How South Philly Native Ayesha Selden Became A Millionaire At 30 By Reclaiming Some Of Philly's Most Unwanted Neighborhoods
PHILADELPHIA (CBS) - "Revenge season" is how one South Philly woman describes her mission of reclaiming what some consider to be some of the city's most unwanted neighborhoods. Her millionaire mindset has taken her on a journey to wealth, which she's now using to inspire others.
"I was always the kid that could keep a buck," Real Estate Investor Ayesha Selden said. "My allowance, I was wheeling and dealing as a child."
And growing up in South Philly, where drug dealers ran the streets, Ayehsa Seldon admits she was tempted to sell marijuana and make extra cash.
"When you think about when I grew up in the 80s - who we looked up to in South Philly? It was drug dealers," Selden said.
But her mom's intuition intervened.
"My mother, who is a praying woman, came into my bedroom and said, 'whatever you're thinking about doing, don't do it,'" Selden said.
So Selden set her sights higher.
"Literally, no one wanted it. So imagine a community where no one wants the homes," Selden said. "It was a rough neighborhood to grow up in, but I knew that it wouldn't last forever."
She knew her South Philly neighborhood, mostly low-income housing at the time, had potential.
"I remember saying, 'mom, don't sell the house,'" Selden recalls.
Her mom sold their first house in the late 90s for $40,000. Today, it's worth more than ten times that.
"The wealth that just slipped through our fingers because we didn't know. We didn't know what we had," Selden said. "I look at our neighborhoods, and we're often told no one is gonna wanna live there, it's the hood, it's ghetto. I want us to realize and recognize that what we have and what we do own is valuable and to know it's valuable before someone else comes in and tells us it's valuable."
And that was part of Selden's motivation. After graduating from Temple, she became a stockbroker.
"My mission was to build and grow wealth, not through just stocks, that was my profession, but also through buildings, through land," Selden said.
She started with her first rental property in her early 20s.
"My passion around what I call "buying the hood" started with that house. It started with what I call "revenge season," Selden said.
Revenge season meant using her tenants' rent to pay off the mortgage and then using the equity to get another loan.
"And I bought another house right around the corner from there and I literally kept doing that over and over, and over again," Selden said.

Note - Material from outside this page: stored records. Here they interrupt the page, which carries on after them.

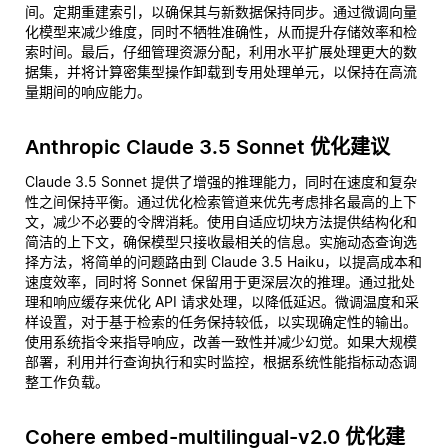
间。定期重建索引，以确保其与新数据保持同步。通过微调向量
化模型来减少维度，同时不牺牲准确性，从而提升存储效率和检
索时间。最后，仔细管理资源分配，利用水平扩展处理更大的数
据集，并将计算密集型操作卸载到专用处理单元，以保持在高流
量期间的响应能力。
Anthropic Claude 3.5 Sonnet 优化建议
Claude 3.5 Sonnet 提供了增强的推理能力，同时在速度和复杂
性之间保持平衡。通过优化检索管道来优先考虑排名最高的上下
文，减少不必要的令牌消耗。使用自适应切块方法提供结构化和
简洁的上下文，确保模型只接收最相关的信息。实施动态查询选
择方法，将简单的问题路由到 Claude 3.5 Haiku，以提高成本和
速度效率，同时将 Sonnet 保留用于更深层次的推理。通过批处
理和响应缓存来优化 API 请求处理，以降低延迟。微调温度和采
样设置，对于基于检索的任务保持较低，以实现确定性的输出。
使用系统指令来指导响应，改善一致性并减少幻觉。如果大规模
部署，利用并行查询执行和实时监控，根据系统性能指标动态调
整工作负载。
Cohere embed-multilingual-v2.0 优化建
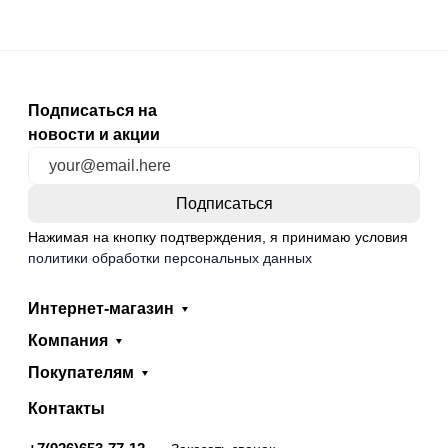
Подписаться на
новости и акции
Нажимая на кнопку подтверждения, я принимаю условия
политики обработки персональных данных
Интернет-магазин
Компания
Покупателям
Контакты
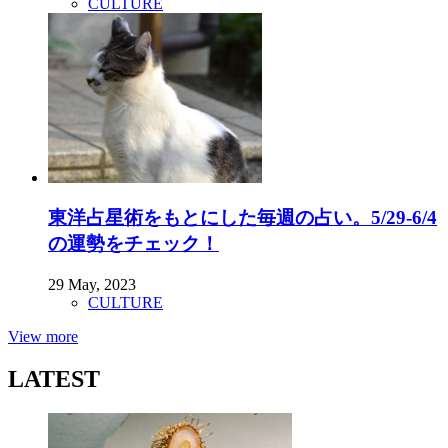
CULTURE
東洋占星術をもとにした毎週の占い。5/29-6/4
の運勢をチェック！
29 May, 2023
CULTURE
View more
LATEST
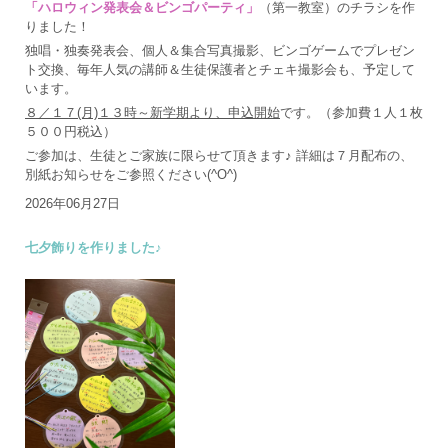
「ハロウィン発表会＆ビンゴパーティ」
（第一教室）のチラシを作
りました！
独唱・独奏発表会、個人＆集合写真撮影、ビンゴゲームでプレゼン
ト交換、毎年人気の講師＆生徒保護者とチェキ撮影会も、予定して
います。
８／１７(月)１３時～新学期より、申込開始
です。（参加費１人１枚
５００円税込）
ご参加は、生徒とご家族に限らせて頂きます♪ 詳細は７月配布の、
別紙お知らせをご参照ください(^O^)
2026年06月27日
七夕飾りを作りました♪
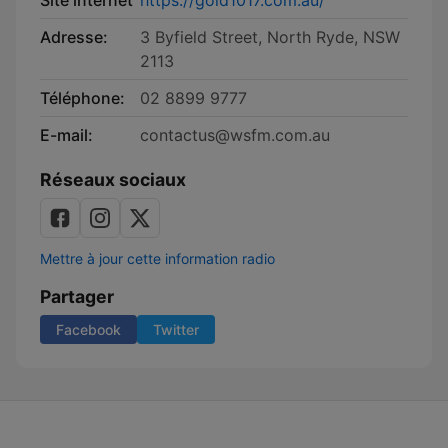
Site internet
https://gold1017.com.au/
Adresse:
3 Byfield Street, North Ryde, NSW
2113
Téléphone:
02 8899 9777
E-mail:
contactus@wsfm.com.au
Réseaux sociaux
Mettre à jour cette information radio
Partager
Facebook
Twitter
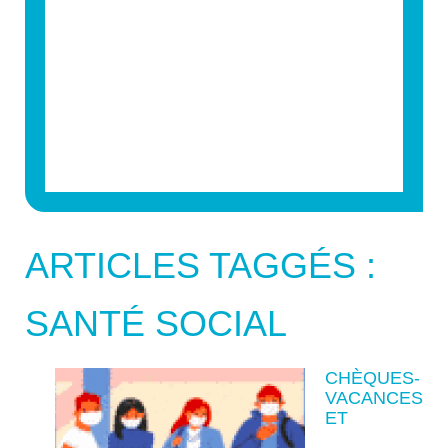
ARTICLES TAGGÉS :
SANTÉ SOCIAL
CHÈQUES-
VACANCES
ET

She reached millionaire status by her 30th birthday.
Today, more than a decade later... "Now I own a few dozen properties here in Philadelphia and one in Los Angeles," Selden said.
Selden is now using her expertise, inspiring others to take ownership of their communities. Giving talks around the country and using her social media platforms to educate. Hoping to help them create legacies of their own.

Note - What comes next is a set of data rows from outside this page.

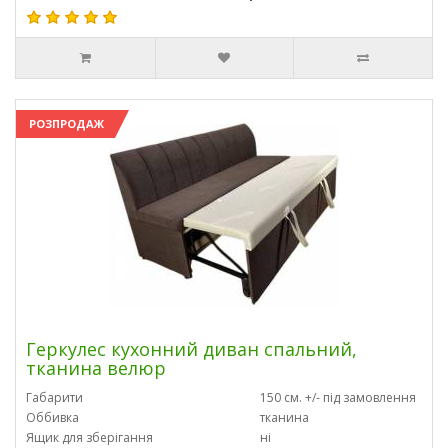
РОЗПРОДАЖ
Геркулес кухонний диван спальний,
тканина велюр
Габарити
150 см. +/- під замовлення
Оббивка
тканина
Ящик для зберігання
ні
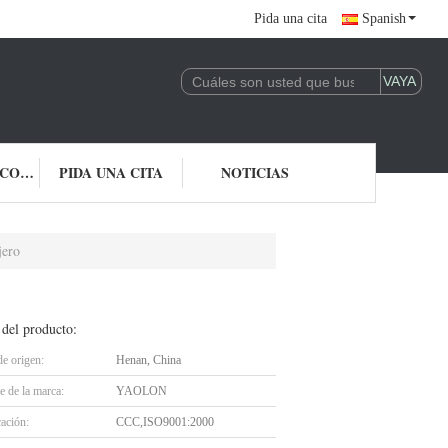
Pida una cita
Spanish
ÉNTRENOS EN CONTACTO CON
PIDA UNA CITA
NOTICIAS
jero
 del producto:
de origen:
Henan, China
 de la marca:
YAOLON
cación:
CCC,ISO9001:2000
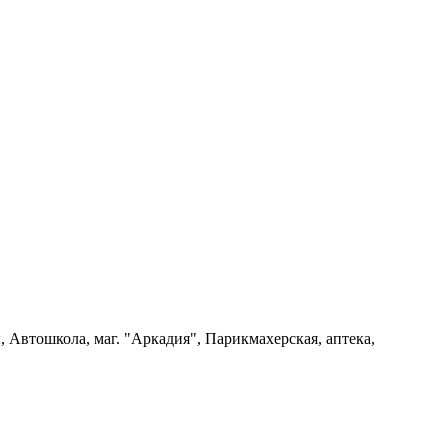
ы, Автошкола, маг. "Аркадия", Парикмахерская, аптека,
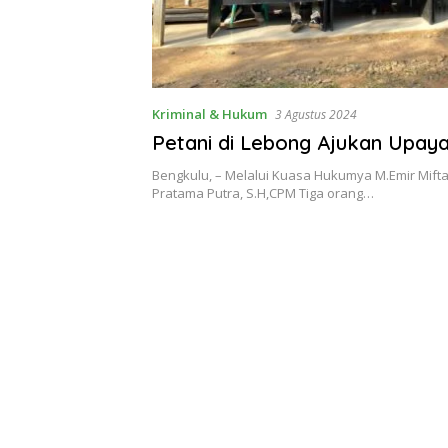
Kriminal & Hukum
3 Agustus 2024
Petani di Lebong Ajukan Upay
Bengkulu, – Melalui Kuasa Hukumya M.Emir Miftah
Pratama Putra, S.H,CPM Tiga orang…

"That's really what I want to make sure our community thinks about, just holding onto those assets, passing them down, generationally," Selden said.
Ayesha says she remembers as a child, her mom would pack her and her sister in their car and drive from South Philly to the Main Line to admire all of the large houses. She says seeing that really helped her realize that being wealthy was attainable.
She was able to do it by starting small and being persistent.